* **Aim of the exercise**:
Write out the stretch of lines from the one containing "city: Yakuplu" through the final line, reproducing each line unchanged.

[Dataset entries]
------------------------------------------------------------
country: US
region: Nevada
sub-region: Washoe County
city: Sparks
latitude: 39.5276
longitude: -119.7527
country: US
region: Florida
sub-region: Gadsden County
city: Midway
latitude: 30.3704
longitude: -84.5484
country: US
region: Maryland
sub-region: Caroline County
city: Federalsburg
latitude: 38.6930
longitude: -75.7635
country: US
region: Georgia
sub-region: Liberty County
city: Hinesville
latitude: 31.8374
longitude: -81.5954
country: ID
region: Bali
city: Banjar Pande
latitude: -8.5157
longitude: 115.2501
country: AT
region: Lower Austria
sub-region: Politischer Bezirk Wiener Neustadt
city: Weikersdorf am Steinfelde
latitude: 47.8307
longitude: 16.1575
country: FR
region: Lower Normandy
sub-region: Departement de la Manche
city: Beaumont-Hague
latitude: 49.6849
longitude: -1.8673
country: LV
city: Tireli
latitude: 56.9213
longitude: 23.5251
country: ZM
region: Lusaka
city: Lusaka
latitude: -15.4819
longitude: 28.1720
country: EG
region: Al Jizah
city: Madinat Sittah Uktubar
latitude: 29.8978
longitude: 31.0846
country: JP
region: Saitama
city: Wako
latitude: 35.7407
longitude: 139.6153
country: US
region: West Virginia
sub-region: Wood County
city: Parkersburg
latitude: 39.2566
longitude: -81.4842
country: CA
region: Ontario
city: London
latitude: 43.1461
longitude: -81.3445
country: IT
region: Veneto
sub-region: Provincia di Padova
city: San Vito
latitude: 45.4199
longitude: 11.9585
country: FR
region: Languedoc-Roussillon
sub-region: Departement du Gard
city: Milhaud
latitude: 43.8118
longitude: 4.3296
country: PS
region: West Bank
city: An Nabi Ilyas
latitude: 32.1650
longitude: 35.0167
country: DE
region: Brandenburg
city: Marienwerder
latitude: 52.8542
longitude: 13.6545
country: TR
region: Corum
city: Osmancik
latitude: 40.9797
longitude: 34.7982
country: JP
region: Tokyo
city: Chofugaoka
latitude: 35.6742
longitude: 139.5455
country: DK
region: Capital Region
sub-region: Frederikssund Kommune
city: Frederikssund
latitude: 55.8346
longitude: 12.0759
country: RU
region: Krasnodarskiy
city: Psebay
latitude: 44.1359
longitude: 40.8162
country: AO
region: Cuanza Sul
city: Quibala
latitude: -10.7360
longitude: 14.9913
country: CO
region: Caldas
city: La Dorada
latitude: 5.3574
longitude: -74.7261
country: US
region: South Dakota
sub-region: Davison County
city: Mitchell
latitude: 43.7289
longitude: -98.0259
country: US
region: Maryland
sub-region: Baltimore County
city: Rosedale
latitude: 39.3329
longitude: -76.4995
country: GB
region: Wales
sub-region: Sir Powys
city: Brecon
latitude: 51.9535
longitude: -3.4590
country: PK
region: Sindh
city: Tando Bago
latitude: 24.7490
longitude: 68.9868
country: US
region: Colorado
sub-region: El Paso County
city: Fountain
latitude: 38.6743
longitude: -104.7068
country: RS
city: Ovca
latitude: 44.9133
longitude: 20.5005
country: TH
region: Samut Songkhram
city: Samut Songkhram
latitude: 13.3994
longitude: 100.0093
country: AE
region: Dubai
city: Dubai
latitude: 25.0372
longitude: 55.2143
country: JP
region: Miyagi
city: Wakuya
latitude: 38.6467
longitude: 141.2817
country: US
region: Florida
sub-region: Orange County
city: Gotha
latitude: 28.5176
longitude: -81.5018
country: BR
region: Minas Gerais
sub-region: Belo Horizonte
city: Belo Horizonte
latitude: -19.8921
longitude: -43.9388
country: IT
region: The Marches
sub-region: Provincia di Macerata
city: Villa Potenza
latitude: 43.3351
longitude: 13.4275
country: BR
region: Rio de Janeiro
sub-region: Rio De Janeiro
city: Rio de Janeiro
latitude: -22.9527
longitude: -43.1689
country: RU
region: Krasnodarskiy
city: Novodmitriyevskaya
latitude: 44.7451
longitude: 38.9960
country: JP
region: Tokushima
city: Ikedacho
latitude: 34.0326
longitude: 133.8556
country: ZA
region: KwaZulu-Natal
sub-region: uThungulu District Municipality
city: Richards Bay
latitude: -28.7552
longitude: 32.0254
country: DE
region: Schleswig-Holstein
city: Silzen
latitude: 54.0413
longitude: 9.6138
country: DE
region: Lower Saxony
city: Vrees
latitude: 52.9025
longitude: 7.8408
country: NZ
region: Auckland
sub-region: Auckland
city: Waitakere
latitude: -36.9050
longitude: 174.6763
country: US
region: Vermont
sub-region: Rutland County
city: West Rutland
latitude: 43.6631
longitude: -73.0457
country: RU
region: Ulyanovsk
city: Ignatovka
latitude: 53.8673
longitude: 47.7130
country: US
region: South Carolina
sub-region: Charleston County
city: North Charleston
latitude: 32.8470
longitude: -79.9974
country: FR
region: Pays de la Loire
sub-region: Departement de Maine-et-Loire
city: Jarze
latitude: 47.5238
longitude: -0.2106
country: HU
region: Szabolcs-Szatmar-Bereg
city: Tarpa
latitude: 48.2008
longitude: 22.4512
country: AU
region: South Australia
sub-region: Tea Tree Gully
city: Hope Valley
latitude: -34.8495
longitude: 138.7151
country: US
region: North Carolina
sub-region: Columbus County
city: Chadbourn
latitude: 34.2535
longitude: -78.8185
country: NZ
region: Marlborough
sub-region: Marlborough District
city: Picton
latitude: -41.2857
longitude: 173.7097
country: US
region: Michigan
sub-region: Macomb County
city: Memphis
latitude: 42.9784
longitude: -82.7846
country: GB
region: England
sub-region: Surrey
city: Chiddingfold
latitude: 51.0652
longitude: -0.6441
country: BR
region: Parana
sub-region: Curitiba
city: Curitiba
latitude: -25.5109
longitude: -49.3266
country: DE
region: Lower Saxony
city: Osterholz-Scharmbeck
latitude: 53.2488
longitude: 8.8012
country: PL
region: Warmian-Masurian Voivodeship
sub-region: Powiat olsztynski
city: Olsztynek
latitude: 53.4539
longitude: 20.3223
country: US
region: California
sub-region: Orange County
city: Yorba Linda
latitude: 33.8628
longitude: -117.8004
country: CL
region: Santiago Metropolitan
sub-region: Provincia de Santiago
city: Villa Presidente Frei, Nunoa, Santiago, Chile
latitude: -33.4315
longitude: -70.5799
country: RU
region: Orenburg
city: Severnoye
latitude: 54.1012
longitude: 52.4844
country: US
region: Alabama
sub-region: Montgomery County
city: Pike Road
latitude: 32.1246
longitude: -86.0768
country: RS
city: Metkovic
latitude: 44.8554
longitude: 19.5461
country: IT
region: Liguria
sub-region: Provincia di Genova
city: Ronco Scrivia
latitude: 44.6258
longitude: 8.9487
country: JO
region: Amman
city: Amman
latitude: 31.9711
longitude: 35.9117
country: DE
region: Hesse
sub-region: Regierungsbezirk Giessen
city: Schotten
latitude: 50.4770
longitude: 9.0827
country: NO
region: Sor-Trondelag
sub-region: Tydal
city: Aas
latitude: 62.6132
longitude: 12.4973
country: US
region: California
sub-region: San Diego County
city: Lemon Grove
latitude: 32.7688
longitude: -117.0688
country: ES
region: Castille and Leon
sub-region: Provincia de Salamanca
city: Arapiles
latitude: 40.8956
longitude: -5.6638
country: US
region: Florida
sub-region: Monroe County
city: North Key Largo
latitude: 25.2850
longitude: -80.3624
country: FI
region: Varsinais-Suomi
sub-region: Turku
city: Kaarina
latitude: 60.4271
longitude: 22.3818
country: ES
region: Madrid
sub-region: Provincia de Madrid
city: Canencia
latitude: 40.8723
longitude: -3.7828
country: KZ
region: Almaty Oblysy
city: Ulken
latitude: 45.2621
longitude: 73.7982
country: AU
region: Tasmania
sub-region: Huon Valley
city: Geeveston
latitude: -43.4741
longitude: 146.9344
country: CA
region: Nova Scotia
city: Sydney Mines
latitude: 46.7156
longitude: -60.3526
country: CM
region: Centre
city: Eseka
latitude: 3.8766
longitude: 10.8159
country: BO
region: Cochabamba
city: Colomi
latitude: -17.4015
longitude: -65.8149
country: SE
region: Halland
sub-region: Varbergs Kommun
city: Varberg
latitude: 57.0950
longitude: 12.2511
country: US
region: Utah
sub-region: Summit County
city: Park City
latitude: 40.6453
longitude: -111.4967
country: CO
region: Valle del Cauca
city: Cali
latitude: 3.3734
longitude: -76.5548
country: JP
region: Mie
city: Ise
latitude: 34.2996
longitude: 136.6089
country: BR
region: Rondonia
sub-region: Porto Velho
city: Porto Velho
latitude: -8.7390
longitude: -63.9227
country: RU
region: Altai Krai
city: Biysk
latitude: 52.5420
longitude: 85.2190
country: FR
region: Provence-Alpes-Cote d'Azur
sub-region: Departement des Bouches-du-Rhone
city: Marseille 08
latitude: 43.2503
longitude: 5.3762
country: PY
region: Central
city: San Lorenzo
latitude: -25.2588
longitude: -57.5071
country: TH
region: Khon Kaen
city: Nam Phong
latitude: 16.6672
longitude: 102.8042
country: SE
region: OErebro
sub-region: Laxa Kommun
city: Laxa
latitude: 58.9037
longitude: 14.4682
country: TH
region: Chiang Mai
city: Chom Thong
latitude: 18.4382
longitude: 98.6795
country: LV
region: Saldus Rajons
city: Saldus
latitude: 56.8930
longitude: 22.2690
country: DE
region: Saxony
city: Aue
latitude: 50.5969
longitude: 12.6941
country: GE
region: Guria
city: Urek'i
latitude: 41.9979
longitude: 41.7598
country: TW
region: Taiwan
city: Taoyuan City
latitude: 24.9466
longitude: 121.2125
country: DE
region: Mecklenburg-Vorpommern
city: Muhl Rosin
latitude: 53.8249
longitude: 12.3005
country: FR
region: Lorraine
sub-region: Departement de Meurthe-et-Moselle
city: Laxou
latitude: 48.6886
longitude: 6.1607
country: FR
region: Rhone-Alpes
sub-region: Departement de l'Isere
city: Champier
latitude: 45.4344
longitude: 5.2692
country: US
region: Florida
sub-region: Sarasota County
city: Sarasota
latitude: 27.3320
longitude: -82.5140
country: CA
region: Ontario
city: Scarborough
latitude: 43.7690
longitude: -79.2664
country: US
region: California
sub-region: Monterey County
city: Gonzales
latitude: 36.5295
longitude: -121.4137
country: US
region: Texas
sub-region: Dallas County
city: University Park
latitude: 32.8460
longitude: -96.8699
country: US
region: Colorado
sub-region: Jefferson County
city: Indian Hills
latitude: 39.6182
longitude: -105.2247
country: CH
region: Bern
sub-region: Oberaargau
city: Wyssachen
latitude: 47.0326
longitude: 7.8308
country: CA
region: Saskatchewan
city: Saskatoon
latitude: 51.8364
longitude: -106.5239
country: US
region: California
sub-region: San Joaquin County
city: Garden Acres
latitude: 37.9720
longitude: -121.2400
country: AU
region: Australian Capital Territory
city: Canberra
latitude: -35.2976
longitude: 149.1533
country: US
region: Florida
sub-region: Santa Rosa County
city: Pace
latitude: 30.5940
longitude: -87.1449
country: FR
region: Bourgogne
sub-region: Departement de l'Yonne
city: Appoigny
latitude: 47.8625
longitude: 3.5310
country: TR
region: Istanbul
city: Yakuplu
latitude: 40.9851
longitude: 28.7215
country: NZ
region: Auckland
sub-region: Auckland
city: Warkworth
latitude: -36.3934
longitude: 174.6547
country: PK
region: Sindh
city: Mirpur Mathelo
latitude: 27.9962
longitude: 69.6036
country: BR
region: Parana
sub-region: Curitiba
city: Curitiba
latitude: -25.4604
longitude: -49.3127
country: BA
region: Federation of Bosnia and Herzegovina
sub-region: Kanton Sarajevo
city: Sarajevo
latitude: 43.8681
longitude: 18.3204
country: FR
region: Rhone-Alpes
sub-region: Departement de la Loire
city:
------------------------------------------------------------
* **Result**:
city: Yakuplu
latitude: 40.9851
longitude: 28.7215
country: NZ
region: Auckland
sub-region: Auckland
city: Warkworth
latitude: -36.3934
longitude: 174.6547
country: PK
region: Sindh
city: Mirpur Mathelo
latitude: 27.9962
longitude: 69.6036
country: BR
region: Parana
sub-region: Curitiba
city: Curitiba
latitude: -25.4604
longitude: -49.3127
country: BA
region: Federation of Bosnia and Herzegovina
sub-region: Kanton Sarajevo
city: Sarajevo
latitude: 43.8681
longitude: 18.3204
country: FR
region: Rhone-Alpes
sub-region: Departement de la Loire
city:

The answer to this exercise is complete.